Em dias turbulentos, que variaram entre uma nova e mal sucedida tentativa de ataque ao Supremo Tribunal Federal e o brilho internacional do Brasil na cúpula do G20 no Rio de Janeiro, a Polícia Federal deflagrou uma nova operação que prendeu militares que pretendiam um Golpe no país. Não bastassem as tantas loucuras e devaneios oriundos do bolsonarismo, como o ataque maciço às sedes dos 3 poderes em Brasília, no 8 de janeiro, a tentativa de explosão no aeroporto da cidade, a tensão nos dias que antecederam a diplomação de Lula e o recente “bombardeio” promovido por um ex-candidato do Partido Liberal, a operação desta terça abriu uma nova caixa de Pandora dos males golpistas do Brasil: nossas forças armadas sentem o que não tem – a “obrigação” de tutelar o país.
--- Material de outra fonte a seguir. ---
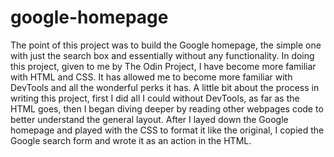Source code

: # google-homepage
The point of this project was to build the Google homepage, the simple one with just the search box and essentially without any functionality. In doing this project, given to me by The Odin Project, I have become more familiar with HTML and CSS. It has  allowed me to become more familiar with DevTools and all the wonderful perks it has. A little bit about the process in writing this project, first I did all I could without DevTools, as far as the HTML goes, then I began diving deeper by reading other webpages code to better understand the general layout. After I layed down the Google homepage and played with the CSS to format it like the original, I copied the Google search form and wrote it as an action in the HTML. 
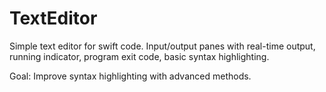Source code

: # TextEditor

Simple text editor for swift code. 
Input/output panes with real-time output, running indicator, program exit code, basic syntax highlighting.

Goal:
Improve syntax highlighting with advanced methods.
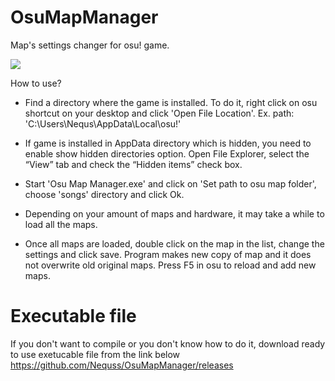 # OsuMapManager
Map's settings changer for osu! game.

<img src="https://i.imgur.com/8Vw9xLn.png"/>

How to use?
- Find a directory where the game is installed. To do it, right click on osu shortcut on your desktop and click 'Open File Location'. Ex. path: 'C:\Users\Nequs\AppData\Local\osu!'

- If game is installed in AppData directory which is hidden, you need to enable show hidden directories option. Open File Explorer, select the “View” tab and check the “Hidden items” check box.

- Start 'Osu Map Manager.exe' and click on 'Set path to osu map folder', choose 'songs' directory and click Ok.

- Depending on your amount of maps and hardware, it may take a while to load all the maps.

- Once all maps are loaded, double click on the map in the list, change the settings and click save. Program makes new copy of map and it does not overwrite old original maps. Press F5 in osu to reload and add new maps.

# Executable file
If you don't want to compile or you don't know how to do it, download ready to use exetucable file from the link below
https://github.com/Nequss/OsuMapManager/releases
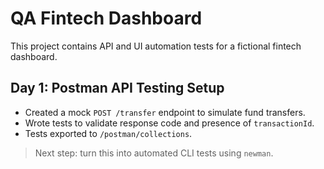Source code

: # QA Fintech Dashboard

This project contains API and UI automation tests for a fictional fintech dashboard.

## Day 1: Postman API Testing Setup

- Created a mock `POST /transfer` endpoint to simulate fund transfers.
- Wrote tests to validate response code and presence of `transactionId`.
- Tests exported to `/postman/collections`.

> Next step: turn this into automated CLI tests using `newman`.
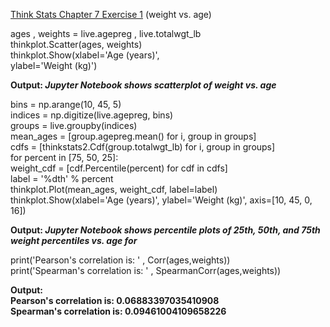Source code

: [Think Stats Chapter 7 Exercise 1](http://greenteapress.com/thinkstats2/html/thinkstats2008.html#toc70) (weight vs. age)

ages , weights = live.agepreg , live.totalwgt_lb  
thinkplot.Scatter(ages, weights)  
thinkplot.Show(xlabel='Age (years)',  
               ylabel='Weight (kg)')  

**Output: _Jupyter Notebook shows scatterplot of weight vs. age_**  

bins = np.arange(10, 45, 5)  
indices = np.digitize(live.agepreg, bins)  
groups = live.groupby(indices)  
mean_ages = [group.agepreg.mean() for i, group in groups]  
cdfs = [thinkstats2.Cdf(group.totalwgt_lb) for i, group in groups]  
for percent in [75, 50, 25]:  
    weight_cdf = [cdf.Percentile(percent) for cdf in cdfs]  
    label = '%dth' % percent  
    thinkplot.Plot(mean_ages, weight_cdf, label=label)  
thinkplot.Show(xlabel='Age (years)', ylabel='Weight (kg)', axis=[10, 45, 0, 16])  

**Output: _Jupyter Notebook shows percentile plots of 25th, 50th, and 75th weight percentiles vs. age for_**  

print('Pearson\'s correlation is: ' , Corr(ages,weights))  
print('Spearman\'s correlation is: ' , SpearmanCorr(ages,weights))

**Output:  
Pearson's correlation is:  0.06883397035410908  
Spearman's correlation is:  0.09461004109658226**

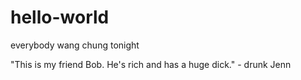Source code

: # hello-world
everybody wang chung tonight

"This is my friend Bob. He's rich and has a huge dick." - drunk Jenn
Afinal, não foram bolsonaristas civis que encabeçaram o plano desvelado pela PF, tampouco soldados de baixa patente foram presos. Os detidos faziam parte de um esquadrão, com treinamento e táticas especializadas; os planos foram, de acordo com as informações liberadas até o momento, montados com a participação de generais, incluindo Braga Netto, então candidato a vice de Bolsonaro em 2022, e tiveram a observação do próprio Bolsonaro. A ideia não era mais questionar o processo eleitoral ou as urnas, mas sim assassinar o presidente eleito, Lula, seu vice, Geraldo Alckmin, e o ministro do STF, Alexandre de Moraes, com data marcada para acontecer e planejamento da implantação de um Comitê de Crise pelos mesmos golpistas. Não bastasse o estrago que o bolsonarista França fez na última semana, essa operação enterra de vez o movimento por anistia aos golpistas de 8 de janeiro.
Anistia essa que não seria a primeira no Brasil. Em 1979, o governo do último ditador brasileiro, João Baptista Figueiredo, aprovou a Lei da Anistia, com o enfraquecimento da Ditadura e a pressão das oposições, mas baseada na tese do “dois lados – dois demônios”, ou seja, livrando do exílio e condenação os presos e perseguidos políticos brasileiros do período ditatorial, mas garantindo que nenhum militar torturador, corrupto e seus aparelhos de repressão fossem condenados. Daniel Reis (2014) e outros pesquisadores coadunam o escândalo que essa legislação causou, e como representou um processo de continuidade do esquecimento de ‘memórias’ no Brasil. Milhares de cidadãos civis – não revolucionários -, foram presos, torturados, “sumiram” nas mãos dos militares que estavam no poder e nunca os responsáveis pagaram com o rigor da lei.
Temos agora a oportunidade de retificar esse erro e outras práticas imorais de um passado não tão distante, cujas feridas abertas ainda causam dores nos dias de hoje. Além de um julgamento sério dos golpistas e terroristas, o Estado, o poder Judiciário e as Instituições devem desmantelar dispositivos que abrem brechas para interpretações, como o artigo 142 da Constituição, usado como “desculpa” para intervenções. No Brasil não há quarto poder, tampouco poder moderador. Não cabe ao Exército, Aeronáutica ou Marinha a tutela da política ou dos rumos do país. Nenhum militar tem mais legalidade para governar que um civil democraticamente eleito por 60 milhões de brasileiras e brasileiros. As forças armadas brasileiras precisam compreender que servem ao povo, e que na hierarquia social, general nenhum tem mais estrelas que as cidadãs e cidadãos que os sustentam com seus impostos.
“Sem anistia” não é mais um grito simbólico ou o eco de um passado que nunca passou, é a reafirmação da necessidade do Brasil em punir, com rigor, aqueles que o puniram tantas vezes. Finalizando com analogia a um ditado popular, “é a volta [de forma legal e justa] da chibata no lombo de quem mandou dar”.